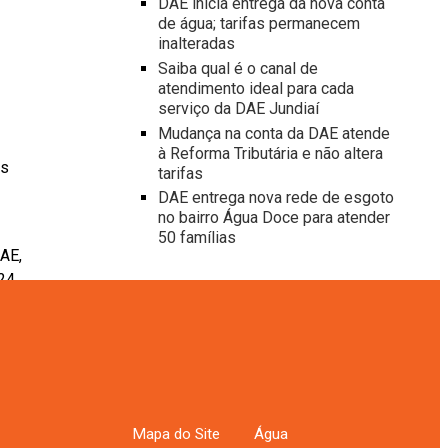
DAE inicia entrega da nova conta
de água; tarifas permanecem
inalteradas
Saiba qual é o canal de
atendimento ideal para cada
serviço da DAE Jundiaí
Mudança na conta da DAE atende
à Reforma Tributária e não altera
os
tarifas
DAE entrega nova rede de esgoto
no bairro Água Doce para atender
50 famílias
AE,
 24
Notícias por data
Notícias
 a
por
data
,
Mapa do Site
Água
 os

* * *

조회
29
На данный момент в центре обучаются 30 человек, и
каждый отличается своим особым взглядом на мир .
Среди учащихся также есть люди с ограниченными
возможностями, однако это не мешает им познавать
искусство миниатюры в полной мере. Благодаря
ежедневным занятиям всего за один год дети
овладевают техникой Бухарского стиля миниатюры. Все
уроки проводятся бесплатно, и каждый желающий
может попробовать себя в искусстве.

--

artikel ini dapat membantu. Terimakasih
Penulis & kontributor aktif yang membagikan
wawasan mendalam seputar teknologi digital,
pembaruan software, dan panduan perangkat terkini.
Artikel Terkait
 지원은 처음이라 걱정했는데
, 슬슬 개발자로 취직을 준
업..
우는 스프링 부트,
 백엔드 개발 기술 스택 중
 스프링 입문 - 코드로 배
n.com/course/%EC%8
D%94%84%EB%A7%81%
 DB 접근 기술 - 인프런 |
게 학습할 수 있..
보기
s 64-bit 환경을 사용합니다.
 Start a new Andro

[Aim of the task] From the entries above, pull out each line that contains the string "миниатюры". Case counts when matching.

[Answer to the exercise]
искусство миниатюры в полной мере. Благодаря
овладевают техникой Бухарского стиля миниатюры. Все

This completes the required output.